Advances by CSIRO in material sciences are creating ‘second skin’ technology that can protect the body against wounds and major traumas.
By incorporating so-called ‘smart textiles’, second skin technology is an emerging biomedical field with applications in medicine, sport, occupational safety, military and emergency services.
A major use of the technology is expected to be in patient care – in particular the care of the elderly, or bed-ridden. According to recent studies, nearly 15 per cent of people in high-care nursing homes have a ‘skin tear’ at any one time.
CSIRO Textile and Fibre Technology researchers at Geelong have set out to develop a specialised fabric that, in the first instance, will prevent skin tear among frail patients.
The textile chosen by CSIRO is 95 per cent fine merino wool and 5 per cent Lycra, a combination that can be worked into a soft, lightweight textile that is cool in summer, while still preventing the chills that accompany poor circulation.
The fabric is about to undergo clinical trials after favourable patient trials.
Dr Andrew Poole, from CSIRO’s textiles division says skin tears are caused by age-related changes, which reduce blood flow to the skin and cause a flattening of skin layers.
“Because the layers are not anchored together as well, the skin becomes susceptible to shear injuries,” he says.
“Simple knocks or even being helped from a wheelchair can cause the skin to tear.”
A list of 20 features that a second skin product needs to have to satisfy both clinicians and patients was created by the team.
The researchers have developed a specialised knit structure with two crucial mechanical properties. The textile can stretch by 100 per cent without applying any significant extra pressure, which in itself would be problematic. This makes garments easy to put on over ankles and wrists then contracting to provide the necessary form-fitting to protect the skin against the friction that causes tears.
The textile is also chemically treated to provide a machine-washable garment that maintains its integrity.
With the support of Australian Wool Innovation (AWI) and international manufacturer of wound management products, Smith & Nephew, the CSIRO has recently undertaken a wearer trial.
In the trial, nursing home residents wore the garments for extended periods. The material left no marking on the skin and because of the high wool content, the material didn’t accumulate moisture which can cause fabric to smell. The trial ‘second skin’ garments were worn for five consecutive days before laundering.
With the success of the wearer trial, the research team has just got the go-ahead for a six-month clinical trial with about 400 participants.
The CSIRO team, led by Robin Cranston, are now planning to extend their research into ‘smart textiles’ – materials able to alter their characteristics in response to external stimuli.
“In advanced wound management field we can conceive textiles that will be able to sense and respond to biological or physical changes like temperature, pH, wound inflammation or vital life signs like cardio rhythm,” says Mr Cranston.
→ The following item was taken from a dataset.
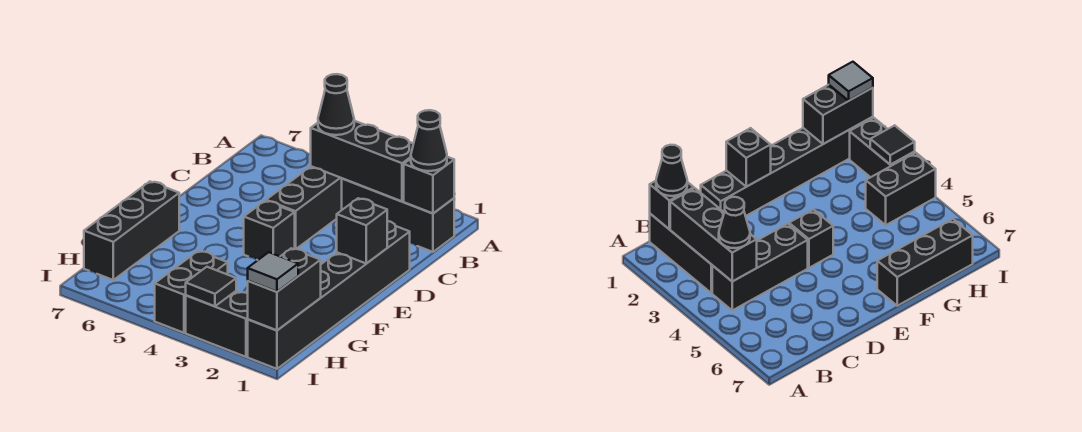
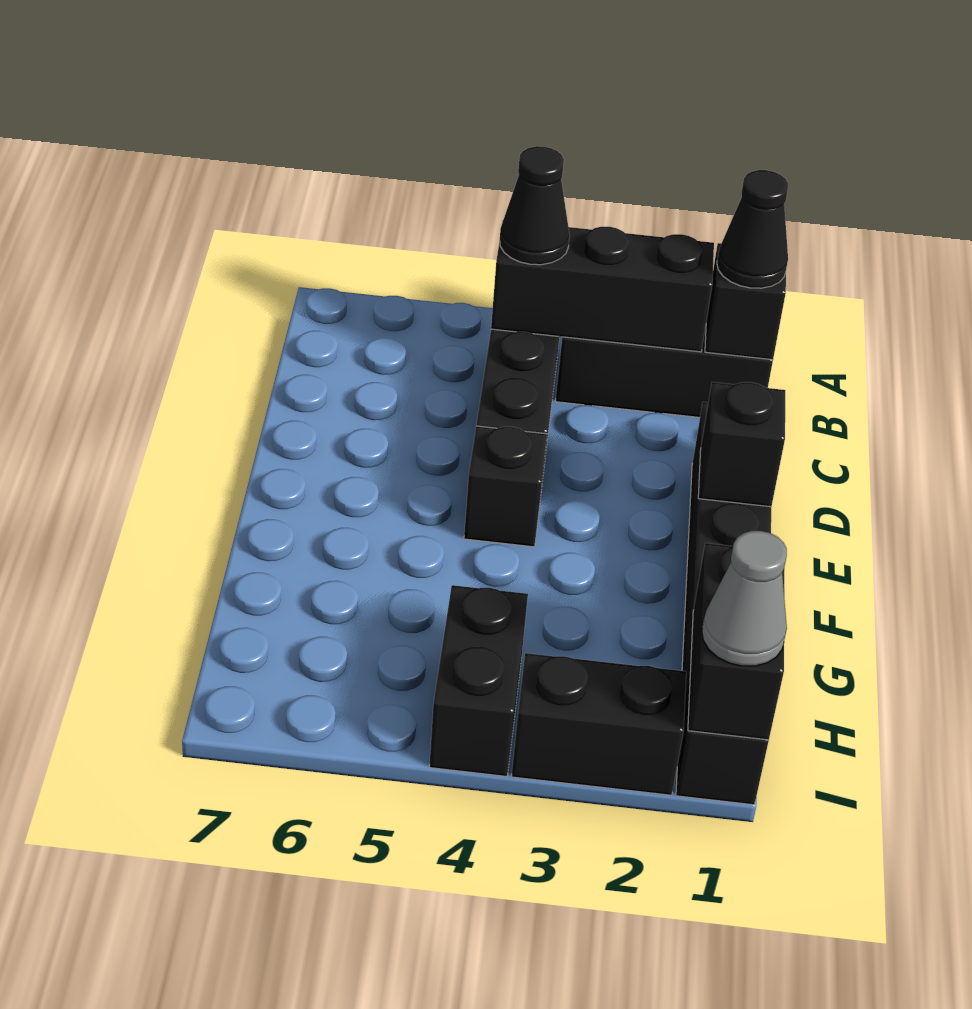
black 1x3 brick [84,182,179,280] -> none
grey 1x1 tile [248,252,298,292] -> grey 1x1 cone [702,531,787,666]
black 1x1 tile [186,267,236,306] -> none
“In other areas, there are phase-changing polymers that can change their form and allow a textile to go from being a flat, cool fabric to a high bulk, insulating material as the temperature drops.”
Mr Cranston says CSIRO is developing textiles able to carry these types of technologies.
He says the challenge is to create the appropriate textile for a particular purpose, such as wound dressing, and then give it the capacity to incorporate these other, related, technologies.
“One of the most exciting areas of potential involves incorporating electronic sensors linked to telemetry devices that are capable of functions such as monitoring cardiovascular function. We already have a lot of ideas about the kind of textiles that are needed,” he says.